Global stock markets experienced a downturn on Tuesday, influenced by a decline on Wall Street triggered by a report indicating higher-than-expected spending by American consumers. This surge in spending suggests a robust U.S. economy, potentially preventing a significant drop in inflation that could prompt the Federal Reserve to consider cutting interest rates. The resulting high interest rates and bond yields have negatively impacted various investment sectors.
In Europe, major indices such as Germany's DAX, France's CAC 40, and the UK's FTSE 100 all recorded losses. Meanwhile, China, the world's second-largest economy, reported a surprisingly rapid 5.3% annual growth rate in the first quarter, although signs of economic slowdown emerged in March, including declining house prices and weakened industrial output.
Asian markets also faced declines, with the Shanghai Composite, Hang Seng in Hong Kong, and Tokyo's Nikkei 225 all experiencing losses. The dollar continued to strengthen against the Japanese yen, reaching a 34-year high. The euro remained stable against the dollar.

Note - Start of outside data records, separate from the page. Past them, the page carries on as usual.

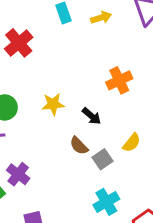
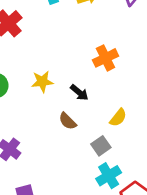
gray square: (103, 159) -> (101, 146), moved
cyan cross: (106, 202) -> (109, 176), moved

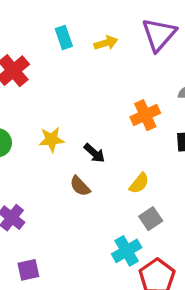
orange cross: (105, 58) -> (145, 115), moved
gray square: (101, 146) -> (151, 219), moved

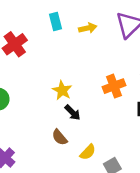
yellow star: (51, 139) -> (62, 90), moved, turned 30
yellow semicircle: (139, 183) -> (88, 152), moved

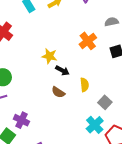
yellow semicircle: (88, 152) -> (84, 85), moved, turned -32

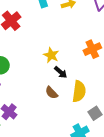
yellow semicircle: (84, 85) -> (79, 91), size x1.5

Elsewhere in Asia, Taiwan's Taiex and South Korea's Kospi witnessed significant declines, while Australia's S&P/ASX 200 also fell. The recent market volatility has been attributed to conflicting factors such as increased consumer spending and economic growth, which raise hopes for improved corporate profitability but also dampen expectations for interest rate cuts by the Federal Reserve.
In the oil market, U.S. crude for May delivery and Brent crude both experienced slight declines in prices. Concerns have been raised about the impact of rising oil prices on inflation, which has remained stubbornly high this year, consistently surpassing forecasts in each month of 2024.